Still, 900 parking spaces will be lost because of the Gateway Center.
The construction of a new hockey/tennis center will eliminate Lot 33, one of the carpool lots on Fourth Avenue Southeast after spring quarter.
That lot holds 420 spaces that carpoolers can use for $1.25 per day. To continue the support of carpoolers, Lot 37, across Fifth Avenue from Lot 33, will be converted into a commuter lot, but that parking area has about 60 less spaces.
In November, demolition began on the East River Road ramp, which was home to 1,684 spaces, Hatcher said.
An underground parking facility will be built in its place, with construction beginning in April and scheduled to be completed in fall 2000. At this time, the project is on schedule, Hatcher said.
The new garage will hold only 26 more spaces and the change will have left the nearly 1,700 drivers out in the cold for nearly a year.
Additionally, contract lot C-91, with its 63 spaces, will potentially be demolished to make way for Grand Marc, a graduate student housing complex in the Seven Corners area of the West Bank. The housing has not been finalized and has yet to be approved by the Board of Regents.
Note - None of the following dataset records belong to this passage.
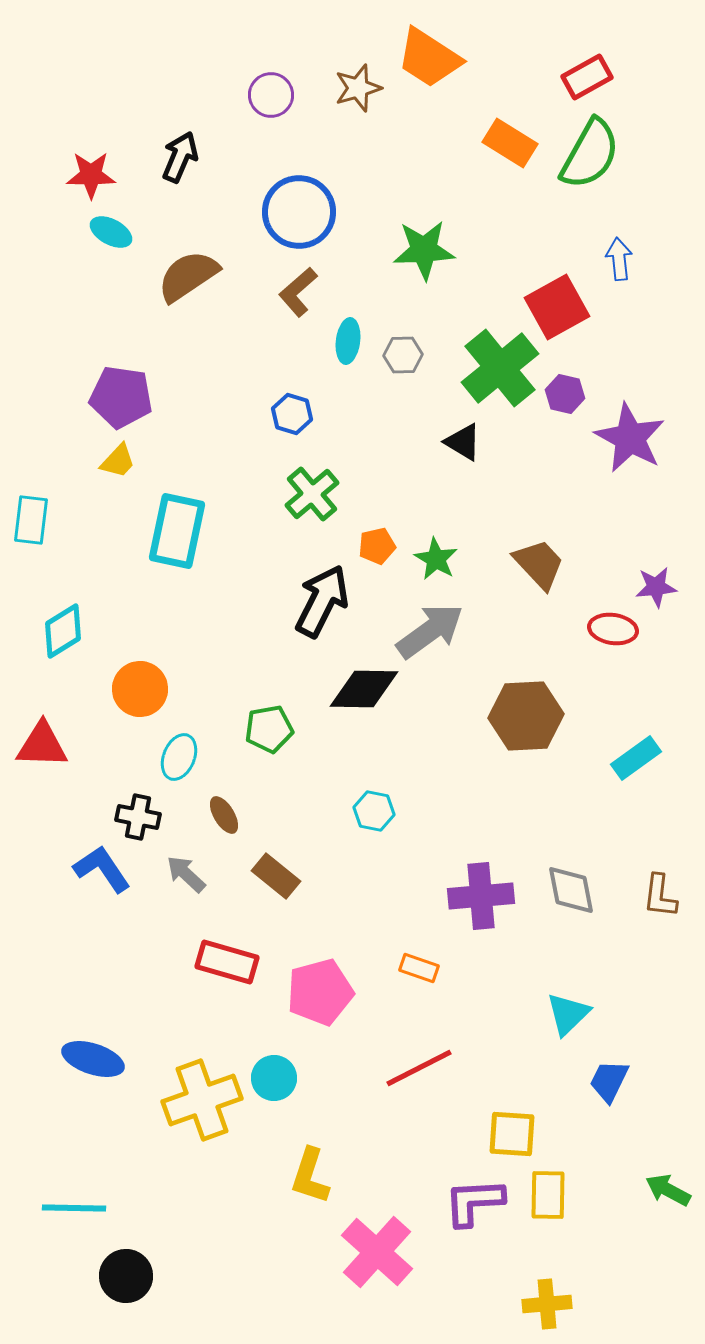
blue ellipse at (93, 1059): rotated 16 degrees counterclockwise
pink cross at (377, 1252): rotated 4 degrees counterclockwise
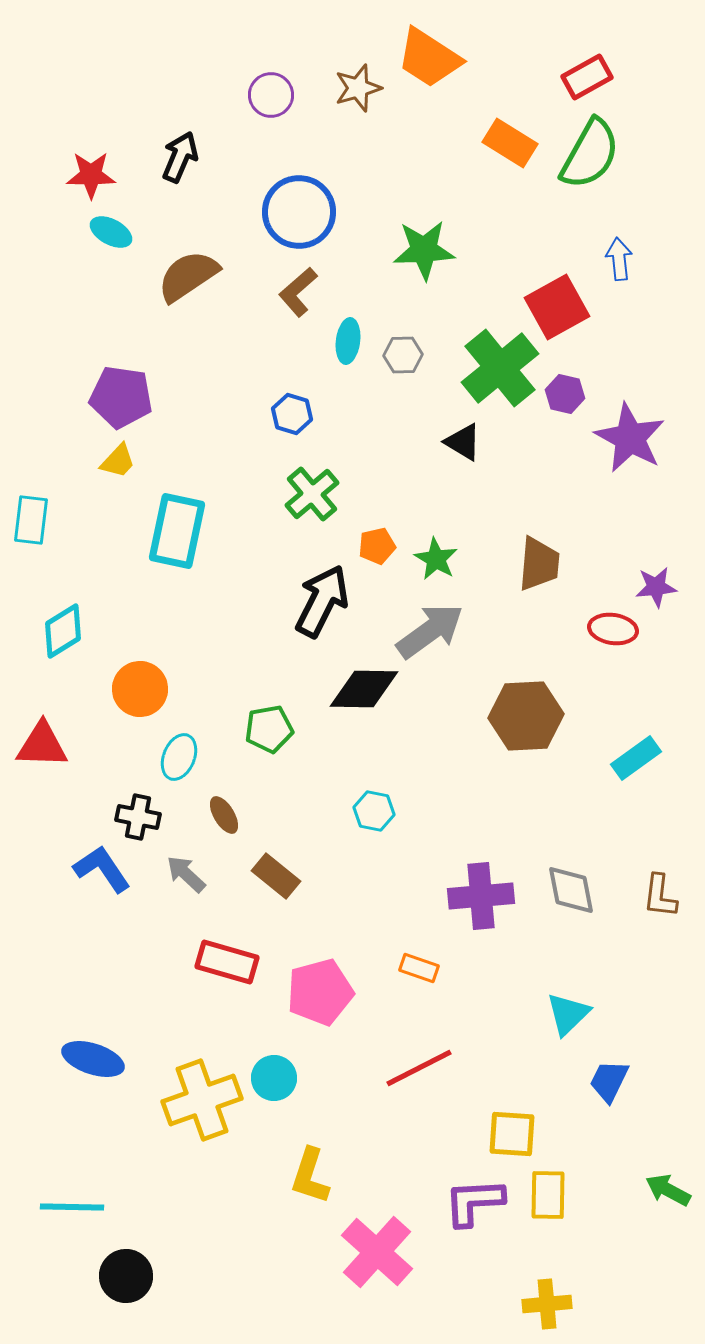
brown trapezoid at (539, 564): rotated 48 degrees clockwise
cyan line at (74, 1208): moved 2 px left, 1 px up
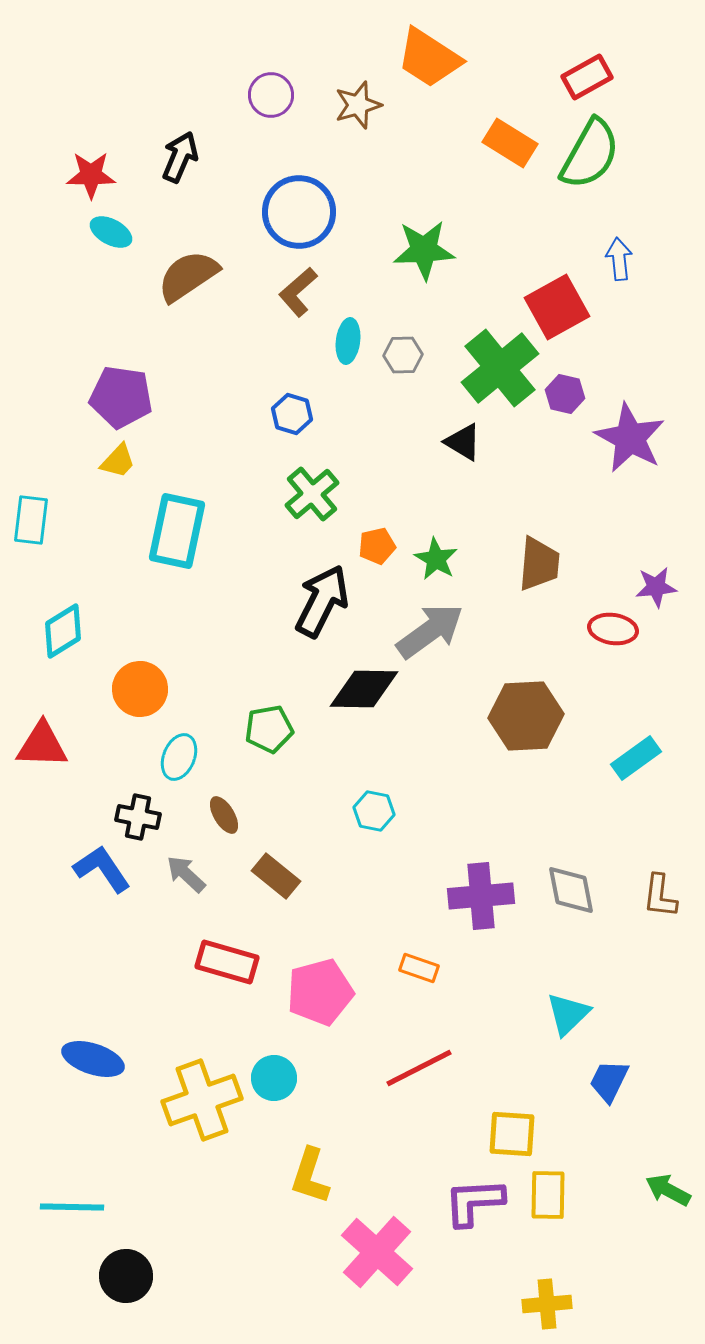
brown star at (358, 88): moved 17 px down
If approved, the construction could begin as soon as June.
Contract spot holders need not fret as parking and transportation will relocate their spaces, Hatcher said.
One area of campus that will be gaining parking spaces — rather than losing them — is the West Bank Office Building ramp. An expansion of 120 spaces will begin in May and be completed in December 1999.
Finally, the St. Paul campus will be gaining more than 500 spaces when a parking ramp is built on Gortner Avenue, where public parking Lot 103 stands.
A portion of the ramp will be contract parking and a portion public parking when it is completed in August 2000. Construction will begin this summer.
All of the newly built parking ramps will have an hourly rate, except for the contract spaces.
Hatcher said there will definitely be a parking crunch until all replacement spaces are built.
“We expect a period of helping people find options that will work for them,” she said.